Rationale: Protocadherin-19 (PCDH19) Clustering Epilepsy (PCE) is a developmental and epileptic encephalopathy (DEE) characterized by early childhood intractable seizure clusters, impaired motor and cognitive development, and neuropsychiatric comorbidities. PCE is caused by loss-of-function (lof) variants in the X-linked gene PCDH19, which encodes for a transmembrane cell adhesion molecule important for brain development. PCE affects heterozygous females and mosaic males but spares hemizygous males. In heterozygous females, random X-inactivation leads to mosaic populations of neurons expressing only wild-type (WT) or only mutant PCDH19. Impaired cell-adhesion between these two populations is hypothesized to cause abnormal cell segregation and alter cortical development; however, the mechanisms of how PCDH19 mosaicism causes seizures are not fully understood. Additionally, although interneuron dysfunction is implicated in many DEEs, the role of PCDH19 in cortical interneuron development remains relatively unexplored. Here, we use 2D neuronal models to study the mechanisms through which PCDH19 lof gene variants lead to cortical network hyperexcitability and seizures.

Methods: We generated induced excitatory neurons (iNeurons) and induced GABAergic neurons (iGN) from PCDH19 WT and CRIPSR knock-out (KO) H9 human embryonic stem cells (hESCs) through doxycycline-inducible expression of the human transcription factors NGN2 or ASCl1 and Dlx2, respectively. Neurons were cultured for one to seven weeks, either alone or in co-cultures of both iNeurons and iGNs. We assessed differences in migration, synapse formation, neurite morphology, gene expression, and neuronal excitability using immunostaining, RT-qPCR, and calcium Imaging methods.

Results: Compared to WT iGNs, we found PCDH19 KO iGNs exhibit altered migration, decreased expression of the pre-synaptic marker vGAT and changes in neurite morphology. In agreement with findings in mouse models, our KO iNeurons show decreased excitability and network synchrony. Additionally, KO iGNs were less effective than WT iGNs at inhibiting WT iNeurons when grown in co-culture. 

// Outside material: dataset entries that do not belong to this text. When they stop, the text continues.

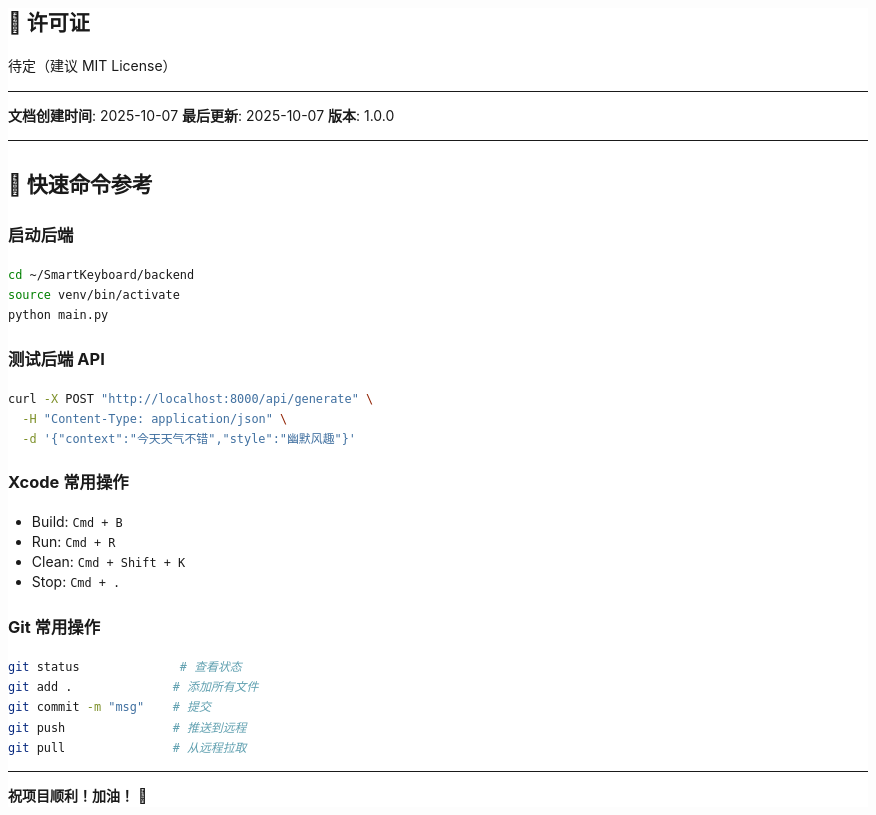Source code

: 
## 📄 许可证

待定（建议 MIT License）

---

**文档创建时间**: 2025-10-07
**最后更新**: 2025-10-07
**版本**: 1.0.0

---

## 🔖 快速命令参考

### 启动后端
```bash
cd ~/SmartKeyboard/backend
source venv/bin/activate
python main.py
```

### 测试后端 API
```bash
curl -X POST "http://localhost:8000/api/generate" \
  -H "Content-Type: application/json" \
  -d '{"context":"今天天气不错","style":"幽默风趣"}'
```

### Xcode 常用操作
- Build: `Cmd + B`
- Run: `Cmd + R`
- Clean: `Cmd + Shift + K`
- Stop: `Cmd + .`

### Git 常用操作
```bash
git status              # 查看状态
git add .              # 添加所有文件
git commit -m "msg"    # 提交
git push               # 推送到远程
git pull               # 从远程拉取
```

---

**祝项目顺利！加油！** 🚀
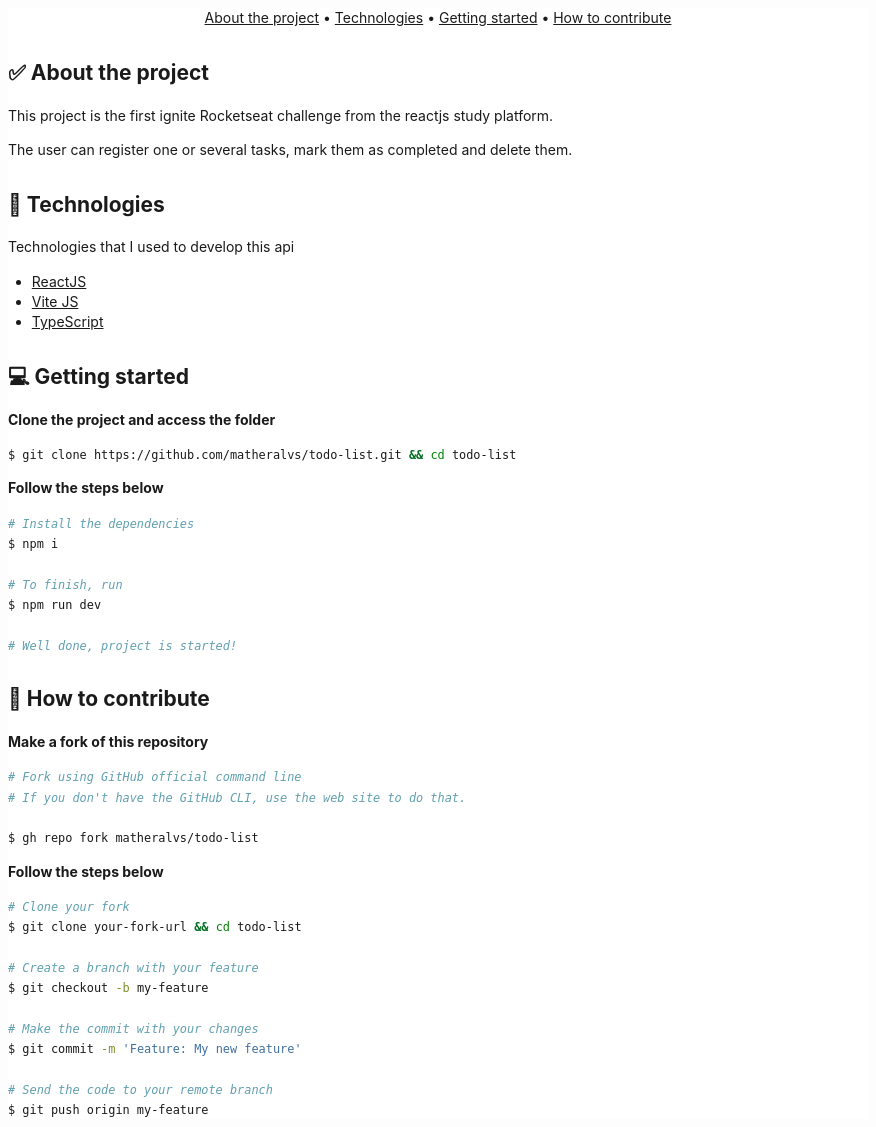 <p align="center">
  <a href="#-about-the-project">About the project</a> •
  <a href="#-technologies">Technologies</a> •
  <a href="#-getting-started">Getting started</a> •
  <a href="#-how-to-contribute">How to contribute</a>
</p>

## ✅ About the project

This project is the first ignite Rocketseat challenge from the reactjs study platform.

The user can register one or several tasks, mark them as completed and delete them.

## 🚀 Technologies

Technologies that I used to develop this api

- [ReactJS](https://pt-br.reactjs.org/)
- [Vite JS](https://vitejs.dev/)
- [TypeScript](https://www.typescriptlang.org/)

## 💻 Getting started

**Clone the project and access the folder**

```bash
$ git clone https://github.com/matheralvs/todo-list.git && cd todo-list
```

**Follow the steps below**

```bash
# Install the dependencies
$ npm i

# To finish, run
$ npm run dev

# Well done, project is started!
```

## 🤔 How to contribute

**Make a fork of this repository**

```bash
# Fork using GitHub official command line
# If you don't have the GitHub CLI, use the web site to do that.

$ gh repo fork matheralvs/todo-list
```

**Follow the steps below**

```bash
# Clone your fork
$ git clone your-fork-url && cd todo-list

# Create a branch with your feature
$ git checkout -b my-feature

# Make the commit with your changes
$ git commit -m 'Feature: My new feature'

# Send the code to your remote branch
$ git push origin my-feature
```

Conclusions: Our 2D human neuronal models reveal differences in migration, network excitability and neuronal morphology, suggesting that PCDH19 is important for interneuron development and functional synapse formation in human excitatory and inhibitory cortical neurons. Further study of these models should provide novel insights into PCDH19 function and mechanisms underlying PCE.

Funding: NIH-NIGMS Training Program in Translational Research pre-doctoral fellowship 5T32GM113900-05 (MW), U54 NS117170 (JMP), and SFARI (WN and JMP).